Despite blowing a two-set lead, the 21-year-old Auger-Aliassime was able to view this disappointment with great perspective.
“I wish I could go back and change it, but I can't. So I have accepted it already,” said the world No. 9.
“I look at it in a very positive way. So far I played two tournaments this year. I showed some good level again today. It's unfortunate I couldn't win, but it was a good match.
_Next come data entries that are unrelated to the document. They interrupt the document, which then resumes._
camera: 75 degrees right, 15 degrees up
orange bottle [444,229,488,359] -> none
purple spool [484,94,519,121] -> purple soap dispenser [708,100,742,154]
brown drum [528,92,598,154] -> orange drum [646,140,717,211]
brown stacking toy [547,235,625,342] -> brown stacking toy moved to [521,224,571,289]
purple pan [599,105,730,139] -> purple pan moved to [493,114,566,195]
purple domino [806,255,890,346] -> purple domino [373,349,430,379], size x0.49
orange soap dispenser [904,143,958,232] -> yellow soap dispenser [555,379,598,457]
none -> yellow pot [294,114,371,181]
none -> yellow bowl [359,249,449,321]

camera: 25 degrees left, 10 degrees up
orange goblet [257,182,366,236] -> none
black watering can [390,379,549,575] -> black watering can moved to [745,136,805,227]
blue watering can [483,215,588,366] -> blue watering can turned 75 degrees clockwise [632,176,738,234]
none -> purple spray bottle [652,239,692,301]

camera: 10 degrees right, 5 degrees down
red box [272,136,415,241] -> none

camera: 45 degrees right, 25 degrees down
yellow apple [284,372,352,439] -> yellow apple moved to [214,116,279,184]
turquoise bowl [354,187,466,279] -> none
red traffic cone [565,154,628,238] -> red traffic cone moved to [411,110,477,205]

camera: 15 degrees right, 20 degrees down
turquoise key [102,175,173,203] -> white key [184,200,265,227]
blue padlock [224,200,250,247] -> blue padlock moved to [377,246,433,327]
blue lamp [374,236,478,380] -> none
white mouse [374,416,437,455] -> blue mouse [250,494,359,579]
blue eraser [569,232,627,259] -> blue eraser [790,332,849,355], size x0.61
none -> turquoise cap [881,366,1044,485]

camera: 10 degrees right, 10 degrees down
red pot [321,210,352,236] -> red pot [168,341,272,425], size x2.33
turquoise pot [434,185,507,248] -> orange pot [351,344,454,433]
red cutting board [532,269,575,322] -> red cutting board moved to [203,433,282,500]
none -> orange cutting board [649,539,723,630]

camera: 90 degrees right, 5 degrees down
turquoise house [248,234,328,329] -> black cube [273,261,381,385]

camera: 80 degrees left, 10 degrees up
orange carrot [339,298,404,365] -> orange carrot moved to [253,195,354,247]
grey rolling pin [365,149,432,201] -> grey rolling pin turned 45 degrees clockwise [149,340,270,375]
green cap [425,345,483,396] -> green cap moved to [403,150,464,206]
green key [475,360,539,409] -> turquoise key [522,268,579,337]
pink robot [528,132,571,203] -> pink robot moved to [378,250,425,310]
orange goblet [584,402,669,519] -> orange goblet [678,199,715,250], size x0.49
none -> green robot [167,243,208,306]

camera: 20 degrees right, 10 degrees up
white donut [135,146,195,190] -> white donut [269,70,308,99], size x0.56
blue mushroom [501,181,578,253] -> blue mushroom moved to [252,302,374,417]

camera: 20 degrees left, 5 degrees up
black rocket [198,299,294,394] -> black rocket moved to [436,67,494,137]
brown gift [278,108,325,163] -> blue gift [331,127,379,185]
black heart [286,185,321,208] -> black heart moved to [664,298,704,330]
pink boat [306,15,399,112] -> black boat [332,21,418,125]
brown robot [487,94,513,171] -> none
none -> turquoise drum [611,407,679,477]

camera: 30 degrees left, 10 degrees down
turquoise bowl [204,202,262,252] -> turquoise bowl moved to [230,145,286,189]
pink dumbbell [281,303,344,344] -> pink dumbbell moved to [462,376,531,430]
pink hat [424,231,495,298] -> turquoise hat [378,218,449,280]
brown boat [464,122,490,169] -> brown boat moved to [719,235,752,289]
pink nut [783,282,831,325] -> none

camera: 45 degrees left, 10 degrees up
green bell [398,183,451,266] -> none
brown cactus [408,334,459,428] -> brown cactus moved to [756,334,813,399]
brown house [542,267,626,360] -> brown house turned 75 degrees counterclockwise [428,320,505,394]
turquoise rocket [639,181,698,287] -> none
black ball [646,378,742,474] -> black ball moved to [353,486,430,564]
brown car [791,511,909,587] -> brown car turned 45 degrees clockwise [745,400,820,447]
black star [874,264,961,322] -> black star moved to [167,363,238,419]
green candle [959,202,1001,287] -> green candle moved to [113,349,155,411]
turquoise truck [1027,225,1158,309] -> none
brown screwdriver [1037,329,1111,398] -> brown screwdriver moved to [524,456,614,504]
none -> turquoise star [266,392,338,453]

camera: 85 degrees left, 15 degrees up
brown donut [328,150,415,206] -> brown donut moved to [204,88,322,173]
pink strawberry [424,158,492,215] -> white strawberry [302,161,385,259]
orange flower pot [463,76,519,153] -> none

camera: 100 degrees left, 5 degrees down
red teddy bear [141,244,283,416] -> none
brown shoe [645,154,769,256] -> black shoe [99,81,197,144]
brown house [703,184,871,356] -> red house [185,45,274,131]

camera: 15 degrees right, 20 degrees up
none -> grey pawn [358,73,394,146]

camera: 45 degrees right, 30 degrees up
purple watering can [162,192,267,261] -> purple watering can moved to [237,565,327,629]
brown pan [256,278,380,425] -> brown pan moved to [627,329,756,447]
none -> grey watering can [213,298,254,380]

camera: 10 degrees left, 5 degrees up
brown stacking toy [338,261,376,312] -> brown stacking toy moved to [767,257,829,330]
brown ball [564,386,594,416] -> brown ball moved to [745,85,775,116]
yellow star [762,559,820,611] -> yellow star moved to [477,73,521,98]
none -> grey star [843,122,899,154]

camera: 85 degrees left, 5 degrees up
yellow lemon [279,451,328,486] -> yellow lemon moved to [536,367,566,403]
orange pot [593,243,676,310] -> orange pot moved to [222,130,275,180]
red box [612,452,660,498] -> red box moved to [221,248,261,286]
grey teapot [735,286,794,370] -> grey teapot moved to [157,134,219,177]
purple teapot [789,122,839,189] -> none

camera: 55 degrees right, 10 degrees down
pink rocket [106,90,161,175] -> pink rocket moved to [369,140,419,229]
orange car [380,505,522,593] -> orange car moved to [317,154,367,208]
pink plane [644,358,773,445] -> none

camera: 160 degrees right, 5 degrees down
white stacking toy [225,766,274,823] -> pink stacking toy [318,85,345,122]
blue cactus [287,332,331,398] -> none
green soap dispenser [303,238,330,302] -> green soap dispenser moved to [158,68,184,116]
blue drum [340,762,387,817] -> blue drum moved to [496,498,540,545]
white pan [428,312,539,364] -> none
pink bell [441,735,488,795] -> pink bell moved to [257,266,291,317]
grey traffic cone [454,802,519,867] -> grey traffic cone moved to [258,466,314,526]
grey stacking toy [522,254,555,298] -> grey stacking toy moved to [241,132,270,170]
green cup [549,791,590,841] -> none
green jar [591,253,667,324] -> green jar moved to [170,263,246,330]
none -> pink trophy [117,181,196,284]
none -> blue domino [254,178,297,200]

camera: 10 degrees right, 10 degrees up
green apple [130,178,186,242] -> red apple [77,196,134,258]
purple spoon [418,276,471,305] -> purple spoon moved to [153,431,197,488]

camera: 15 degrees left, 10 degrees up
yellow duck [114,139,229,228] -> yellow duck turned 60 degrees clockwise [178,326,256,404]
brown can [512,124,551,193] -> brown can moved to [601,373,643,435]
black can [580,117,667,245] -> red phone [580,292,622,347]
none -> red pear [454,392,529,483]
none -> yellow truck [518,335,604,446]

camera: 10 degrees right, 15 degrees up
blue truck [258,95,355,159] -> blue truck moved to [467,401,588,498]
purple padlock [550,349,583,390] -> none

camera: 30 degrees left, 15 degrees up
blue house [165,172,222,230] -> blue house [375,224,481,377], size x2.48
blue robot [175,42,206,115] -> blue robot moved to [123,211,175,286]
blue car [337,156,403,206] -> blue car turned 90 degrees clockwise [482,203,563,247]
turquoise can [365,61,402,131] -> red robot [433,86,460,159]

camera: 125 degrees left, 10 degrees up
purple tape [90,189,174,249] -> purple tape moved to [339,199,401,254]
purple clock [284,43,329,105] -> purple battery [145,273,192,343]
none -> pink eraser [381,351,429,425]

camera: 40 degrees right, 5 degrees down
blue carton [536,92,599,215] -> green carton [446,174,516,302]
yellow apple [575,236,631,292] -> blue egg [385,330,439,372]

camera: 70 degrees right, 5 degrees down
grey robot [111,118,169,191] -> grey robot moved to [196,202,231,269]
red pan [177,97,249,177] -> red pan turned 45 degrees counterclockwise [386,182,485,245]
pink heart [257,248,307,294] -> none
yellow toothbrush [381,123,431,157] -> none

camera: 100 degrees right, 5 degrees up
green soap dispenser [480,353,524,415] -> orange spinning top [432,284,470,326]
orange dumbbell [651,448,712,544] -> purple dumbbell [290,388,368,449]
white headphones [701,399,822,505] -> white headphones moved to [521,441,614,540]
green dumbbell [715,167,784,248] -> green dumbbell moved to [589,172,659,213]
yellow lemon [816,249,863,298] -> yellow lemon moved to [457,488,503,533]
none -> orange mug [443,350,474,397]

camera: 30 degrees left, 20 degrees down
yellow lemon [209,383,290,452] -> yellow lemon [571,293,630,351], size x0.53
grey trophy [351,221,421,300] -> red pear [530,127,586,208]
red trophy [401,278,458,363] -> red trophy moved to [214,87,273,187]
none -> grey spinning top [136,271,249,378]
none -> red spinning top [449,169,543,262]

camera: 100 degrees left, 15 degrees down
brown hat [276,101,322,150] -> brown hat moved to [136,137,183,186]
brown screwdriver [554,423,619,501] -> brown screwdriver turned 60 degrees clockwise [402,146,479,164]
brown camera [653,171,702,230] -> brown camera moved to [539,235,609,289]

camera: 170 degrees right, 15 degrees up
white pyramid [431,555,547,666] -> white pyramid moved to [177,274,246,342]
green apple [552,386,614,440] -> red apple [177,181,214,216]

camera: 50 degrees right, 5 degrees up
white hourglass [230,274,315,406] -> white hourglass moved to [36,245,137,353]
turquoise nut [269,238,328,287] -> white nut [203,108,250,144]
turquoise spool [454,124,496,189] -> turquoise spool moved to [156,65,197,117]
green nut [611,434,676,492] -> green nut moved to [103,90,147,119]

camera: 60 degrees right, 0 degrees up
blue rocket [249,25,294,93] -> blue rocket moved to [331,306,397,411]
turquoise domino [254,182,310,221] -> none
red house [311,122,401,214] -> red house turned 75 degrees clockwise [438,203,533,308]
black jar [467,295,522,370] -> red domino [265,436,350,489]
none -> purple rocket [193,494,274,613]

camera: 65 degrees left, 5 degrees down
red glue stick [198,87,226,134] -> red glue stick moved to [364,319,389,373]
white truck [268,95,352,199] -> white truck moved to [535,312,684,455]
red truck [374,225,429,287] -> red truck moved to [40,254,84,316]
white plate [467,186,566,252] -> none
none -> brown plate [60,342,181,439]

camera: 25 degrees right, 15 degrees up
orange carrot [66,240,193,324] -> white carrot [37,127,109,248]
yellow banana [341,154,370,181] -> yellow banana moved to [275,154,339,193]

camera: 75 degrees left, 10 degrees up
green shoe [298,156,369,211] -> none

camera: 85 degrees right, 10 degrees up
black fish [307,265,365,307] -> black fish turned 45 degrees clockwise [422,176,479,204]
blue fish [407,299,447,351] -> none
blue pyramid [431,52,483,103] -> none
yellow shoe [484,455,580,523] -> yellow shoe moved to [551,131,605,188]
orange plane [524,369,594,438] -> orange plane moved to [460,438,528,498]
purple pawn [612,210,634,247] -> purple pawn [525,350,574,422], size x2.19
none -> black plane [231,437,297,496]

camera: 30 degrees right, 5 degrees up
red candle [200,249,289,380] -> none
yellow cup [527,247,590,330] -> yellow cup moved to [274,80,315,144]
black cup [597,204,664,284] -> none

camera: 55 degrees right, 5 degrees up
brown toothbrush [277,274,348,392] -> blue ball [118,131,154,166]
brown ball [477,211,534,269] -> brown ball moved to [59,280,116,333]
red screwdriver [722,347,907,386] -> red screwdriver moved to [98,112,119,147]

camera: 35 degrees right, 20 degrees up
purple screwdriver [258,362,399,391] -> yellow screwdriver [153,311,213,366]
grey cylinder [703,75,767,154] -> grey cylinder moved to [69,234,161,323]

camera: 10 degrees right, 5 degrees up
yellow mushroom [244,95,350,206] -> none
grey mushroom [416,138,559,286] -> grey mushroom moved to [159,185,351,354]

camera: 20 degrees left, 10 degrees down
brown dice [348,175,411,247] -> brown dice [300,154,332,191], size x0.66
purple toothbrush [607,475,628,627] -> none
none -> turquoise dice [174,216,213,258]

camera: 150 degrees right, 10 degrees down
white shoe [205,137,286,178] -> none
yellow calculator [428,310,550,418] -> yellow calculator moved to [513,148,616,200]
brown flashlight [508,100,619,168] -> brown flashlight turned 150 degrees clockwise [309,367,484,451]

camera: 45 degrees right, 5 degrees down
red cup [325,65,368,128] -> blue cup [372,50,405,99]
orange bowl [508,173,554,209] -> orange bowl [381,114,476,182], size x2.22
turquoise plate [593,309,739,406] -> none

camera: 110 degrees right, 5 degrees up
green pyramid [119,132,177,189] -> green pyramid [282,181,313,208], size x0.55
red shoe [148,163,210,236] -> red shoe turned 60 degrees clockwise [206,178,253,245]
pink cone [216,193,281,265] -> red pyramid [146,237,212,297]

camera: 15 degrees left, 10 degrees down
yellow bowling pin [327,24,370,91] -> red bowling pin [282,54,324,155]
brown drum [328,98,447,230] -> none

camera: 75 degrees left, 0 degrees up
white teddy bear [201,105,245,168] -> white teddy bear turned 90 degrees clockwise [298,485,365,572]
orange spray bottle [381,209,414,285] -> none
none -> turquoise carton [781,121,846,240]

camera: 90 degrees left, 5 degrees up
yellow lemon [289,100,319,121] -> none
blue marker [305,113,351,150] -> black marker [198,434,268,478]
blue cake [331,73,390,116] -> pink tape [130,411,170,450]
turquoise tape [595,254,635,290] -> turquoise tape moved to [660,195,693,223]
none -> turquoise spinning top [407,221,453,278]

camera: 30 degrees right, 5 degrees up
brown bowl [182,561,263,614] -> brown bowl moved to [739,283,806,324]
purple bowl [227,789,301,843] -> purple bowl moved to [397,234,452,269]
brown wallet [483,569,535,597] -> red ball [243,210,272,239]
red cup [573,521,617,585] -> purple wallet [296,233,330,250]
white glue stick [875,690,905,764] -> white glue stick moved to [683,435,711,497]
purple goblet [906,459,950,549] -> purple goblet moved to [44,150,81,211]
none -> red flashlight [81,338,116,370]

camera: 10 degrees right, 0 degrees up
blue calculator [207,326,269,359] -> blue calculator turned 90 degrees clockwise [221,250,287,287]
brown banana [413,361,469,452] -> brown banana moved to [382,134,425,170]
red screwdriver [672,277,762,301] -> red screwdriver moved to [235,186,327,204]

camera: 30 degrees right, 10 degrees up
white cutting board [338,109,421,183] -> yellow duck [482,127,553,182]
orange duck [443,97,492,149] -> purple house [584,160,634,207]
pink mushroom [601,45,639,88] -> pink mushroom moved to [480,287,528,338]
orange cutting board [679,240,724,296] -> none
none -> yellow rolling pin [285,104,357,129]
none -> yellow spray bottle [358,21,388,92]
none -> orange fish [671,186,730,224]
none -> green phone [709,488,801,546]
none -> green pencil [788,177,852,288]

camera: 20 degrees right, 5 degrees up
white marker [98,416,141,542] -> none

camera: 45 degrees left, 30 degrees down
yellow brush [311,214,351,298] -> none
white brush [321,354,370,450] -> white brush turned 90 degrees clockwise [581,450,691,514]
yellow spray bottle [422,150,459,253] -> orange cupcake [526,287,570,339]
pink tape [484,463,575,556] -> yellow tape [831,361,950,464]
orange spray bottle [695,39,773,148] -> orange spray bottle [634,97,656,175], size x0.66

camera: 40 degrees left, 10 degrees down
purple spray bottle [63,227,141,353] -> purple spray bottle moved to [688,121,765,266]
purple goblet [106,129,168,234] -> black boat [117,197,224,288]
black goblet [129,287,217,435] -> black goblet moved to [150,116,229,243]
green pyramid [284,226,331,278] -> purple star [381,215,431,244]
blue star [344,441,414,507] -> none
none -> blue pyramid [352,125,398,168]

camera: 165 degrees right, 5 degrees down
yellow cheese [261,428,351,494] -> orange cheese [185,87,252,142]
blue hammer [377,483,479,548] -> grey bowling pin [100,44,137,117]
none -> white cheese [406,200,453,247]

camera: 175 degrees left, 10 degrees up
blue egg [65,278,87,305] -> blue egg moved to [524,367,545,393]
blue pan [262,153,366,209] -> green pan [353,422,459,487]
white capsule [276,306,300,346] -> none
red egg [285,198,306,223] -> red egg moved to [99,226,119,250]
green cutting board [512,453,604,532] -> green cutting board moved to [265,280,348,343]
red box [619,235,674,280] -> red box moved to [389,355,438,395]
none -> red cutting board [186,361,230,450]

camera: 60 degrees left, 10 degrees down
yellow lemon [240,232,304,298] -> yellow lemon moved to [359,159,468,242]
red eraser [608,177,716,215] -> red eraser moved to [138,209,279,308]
I showed good things.
“I’m going to leave Australia with my head held high, and I'm going to go into the rest of the season knowing that I can play well against the best players in the world.”
Meanwhile, the 20-year-old Sinner was already looking towards what’s next after being handed a tough straight-sets loss by Stefanos Tsitsipas.
“My goal is to play many matches like this, important matches against the best guys in the world, and then we see and then I grow,” said the Italian world No. 10.
“I think it was, especially for me here in Australia, was good. I played matches, and I made experience. Let's see next year what I do here.
“I know what I have to improve many, many things, and this, for me today, it was a lesson.”
It’s great to see young players act so wise in such difficult moments.

Point of the day

Iga Swiatek’s unreal match point that sealed her three-hour victory over Kaia Kanepi on Wednesday will likely take point of the tournament honours by the end of this Australian Open.
You won’t be able to stop yourself from replaying this multiple times. The hustle was real!

Quote of the day

“The first thought that comes to my mind right now is that I have eternal respect for the Grand Slam winner because it's such a long way. My God, I have the feeling I'm playing this tournament for a year. I'm so exhausted mentally, physically. When you go all the way and win these freaking seven matches, it's just huge.
“I respected the Grand Slam winner before, but now even more because I only did half of the way, a little bit more than half. It seemed to me like, oh my God, you need to be so strong on every aspect to go to the end. That was a great experience for me to learn that. Even though I'm 32, I'm still learning, apparently.
“It showed me when I reflect on this that I'm maybe tougher than what I thought.”
-- Cornet reflects on what turned out to be her career-best Grand Slam experience at this Australian Open

Stats of the day

- For the first time in the history of the Australian Open, three men’s quarter-final matches have gone to a fifth set (via Enrico Maria Riva).
- Stefanos Tsitsipas’ straight-sets triumph over Jannik Sinner on Wednesday means the Greek has now won all five Grand Slam quarter-finals he has contested so far in his young career. Impressive!
- Tsitsipas hit 30 winners against Sinner, converted 4/4 break points and won 79 percent of the points on his first serve and 60 percent on his second.
- With Sinner's elimination, this Australian Open becomes the first Grand Slam event without a first-time Slam men's or women's singles semi-finalist since the 2013 French Open (via Ben Rothenberg).
- Medvedev has come back from two sets to love down for just the second time in his career.
- Swiatek hit a total of seven double faults through her opening four matches at Melbourne Park but struck a whopping 12 in her three-hour quarter-final victory over Kanepi on Wednesday.
- Swiatek improves to 30-2 against players ranked outside the top 30 at Slams.
- Barbora Krejcikova and Katerina Siniakova have reached their third consecutive Australian Open doubles semi-final together with victory over Caroline Dolehide and Storm Sanders on Wednesday.
- With her title victory alongside her compatriot De Groot on Wednesday, Van Koot now owns 20 wheelchair doubles Grand Slam titles.